The Madras Forest Act of 1882 imposed restrictions on the free movement of tribal people in the forest, preventing them from carrying on with their traditional ‘Podu’ agricultural system of shifting cultivation, wherein each year some areas of the forest were burned down to clear land for cultivation. This system is still followed in modern farms worldwide as “prescribed burns”. While the stated rationale for this act by the colonial administration was the need to improve the economic usefulness of the lands, in reality, it was to further their commercial ends like building railways and ships. It deprived over 28,000 tribal people, who inhabited the Rampa administrative area in the hills of the Godavari Agency of the Madras Presidency, of their crops, forcing people to starvation and eking out a living by alternate means.
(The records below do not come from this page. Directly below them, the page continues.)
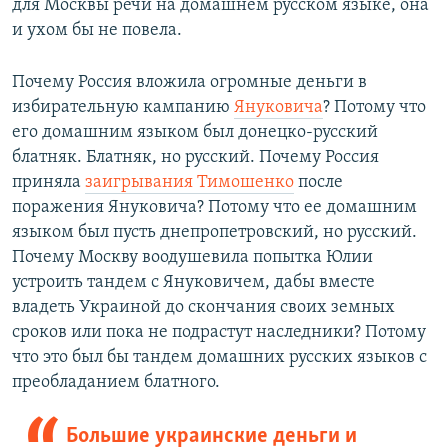
для Москвы речи на домашнем русском языке, она
и ухом бы не повела.
Почему Россия вложила огромные деньги в
избирательную кампанию
Януковича
? Потому что
его домашним языком был донецко-русский
блатняк. Блатняк, но русский. Почему Россия
приняла
заигрывания Тимошенко
после
поражения Януковича? Потому что ее домашним
языком был пусть днепропетровский, но русский.
Почему Москву воодушевила попытка Юлии
устроить тандем с Януковичем, дабы вместе
владеть Украиной до скончания своих земных
сроков или пока не подрастут наследники? Потому
что это был бы тандем домашних русских языков с
преобладанием блатного.
Большие украинские деньги и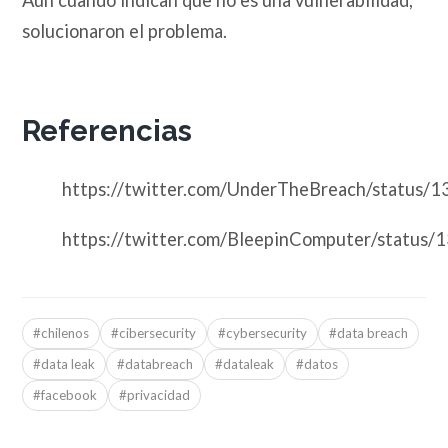
Aún cuando indican que no es una vulnerabilidad,
solucionaron el problema.
Referencias
https://twitter.com/UnderTheBreach/statu
https://twitter.com/BleepinComputer/statu
#chilenos
#cibersecurity
#cybersecurity
#data breach
#data leak
#databreach
#dataleak
#datos
#facebook
#privacidad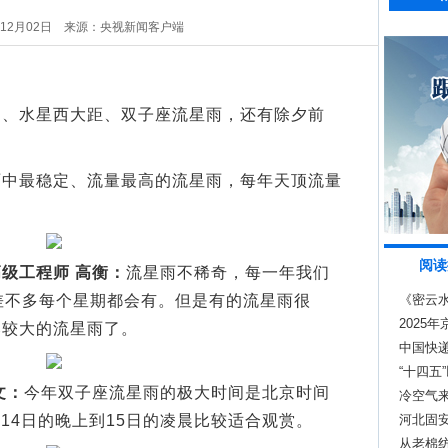
年12月02日
来源：央视新闻客户端
水星西大距、双子座流星雨，还有除夕前
最稳定、流量最高的流星雨，每年天顶流量
阅读
级工程师 高衡：
流星雨不稀奇，每一年我们
差不多每个星期都会有。但是有的流星雨很
《密云
2025
比较大的流星雨了。
中国快递
“十四五
文：
今年双子座流星雨的极大时间是北京时间
治示范
冷空气
是14日的晚上到15日的凌晨比较适合观赏。
河北固
从老棉纺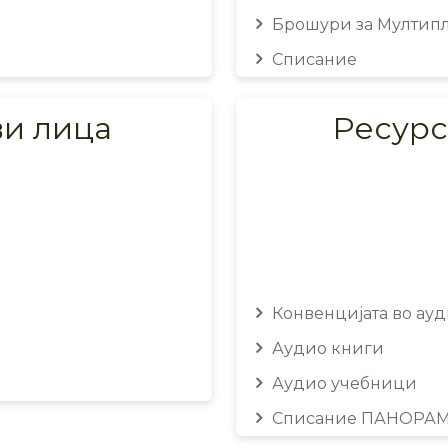
Брошури за Мултипл
Списание
ви лица
Ресурс
Конвенцијата во ауд
Аудио книги
Аудио учебници
Списание ПАНОРА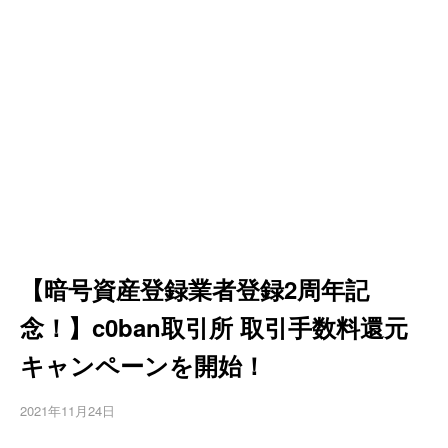
【暗号資産登録業者登録2周年記
念！】c0ban取引所 取引手数料還元
キャンペーンを開始！
2021年11月24日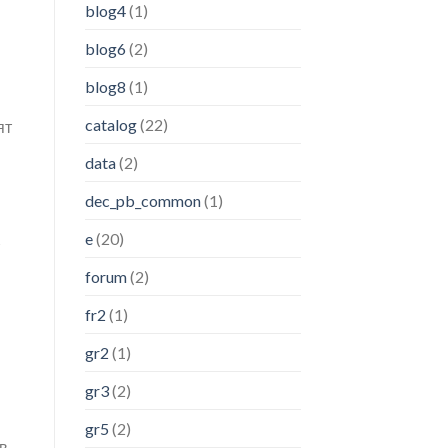
blog4
(1)
blog6
(2)
blog8
(1)
catalog
(22)
ят
data
(2)
dec_pb_common
(1)
e
(20)
forum
(2)
fr2
(1)
gr2
(1)
gr3
(2)
gr5
(2)
в.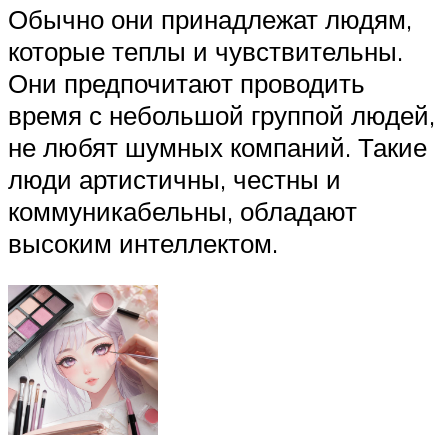
Обычно они принадлежат людям,
которые теплы и чувствительны.
Они предпочитают проводить
время с небольшой группой людей,
не любят шумных компаний. Такие
люди артистичны, честны и
коммуникабельны, обладают
высоким интеллектом.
To add insult to injury, these free-spirited farming folk found themselves demeaned by being forced to work as labourers to construct a road cutting across their lands. The hilly region, with a history of popular uprising when the people rose up in revolt against their exploitation by zamindars and merchants from the plains in 1879 (which too was called Rampa Rebellion), was seething to rebel under these fresh injustices by 1922, when Raju stepped in to give the people his firebrand leadership. The ‘Muttadars’ (the traditional tax collectors and de facto rulers of the lands) who were deprived of their privileges by the act, joined the tribal people, in a case of former antagonists coming together to face a common enemy.
The rebellion broke out in August 1922 when Raju, at the head of a force of 500 tribals, launched attacks on police stations at Chintapalle, Krishnadevi Peta and Rajavommangi on consecutive days and looted their armouries and ammunition stores. Drawing more and more recruits to his ranks as he continued with the campaign, he inflicted heavy casualties on a police force deployed by the British to contain the insurrection, including a British officer killed. The police force could make no headway against the rebels due to unfamiliar terrain and a hostile population. While it was estimated that the core group of rebels numbered not more than a hundred fighters, their numbers swelled multifold whenever an operation was triggered off. In late September, Raju staged a devastatingly successful ambush on a police contingent at Dammanapalli Ghat, killing two more officers, causing panic among the British and enhancing his reputation among the tribals, who had come to adore him for his invincibility. Attacks on police stations at Rampachodavaram, Addateegala, Narsipatnam and Annavaram followed one after another. As Raju continued with his unrelenting campaign of insurgency in the hills, he also reached out to people in the plains, trying to enthuse them to rally against the British by joining the Gandhian non-cooperation movement.
The British, after repeated futile efforts to put down the rebellion or nab Raju, brought in the Malabar Special Police, which had earned a fierce reputation for counter-insurgency operations along the west coast, especially during the Moplah Revolt of 1921. Nevertheless, Raju was able to keep the fight going for two long years, promoting nationalistic ethos and widespread anti-colonial sentiments not only among the tribals, but among the people of the region at large. With the police forces in hot pursuit, Raju was eventually cornered in the forests of Chintapalle in early May 1924. Tied to a tree in Koyyuru village, he was shot dead on the 7th of May and buried in the village of Krishnadevi Peta, where his tomb still exists. With the death of ‘Manyam Veerudu’, meaning ‘Hero of the Jungle’, as Raju was fondly called by the tribal people, the rebellion lost its steam and gradually fizzled out.
India today honours this brave son of hers, who sacrificed his life in the nationalist cause, by a statue of his that was installed at the precincts of the country’s Parliament in 2017. Another statue of his adorns the Tank Bund Road that connects the twin cities of Secunderabad and Hyderabad nearer his home. The State of Andhra Pradesh commemorates the birth anniversary of this hero every year on the 4th of July with a state-wide festival. The town of Eluru, which is the headquarters of West Godavari district where Raju was born, remembers him with a cricket stadium named after him. A biopic of this great patriot and tribal welfare activist was made in 1974 by V. Ramachandra Rao, while a book in Telugu language, authored by Sheikh Abdul Hakim Jaani and published in 2019, titled ‘Alluri Sita Ramaraju’, features his life and times.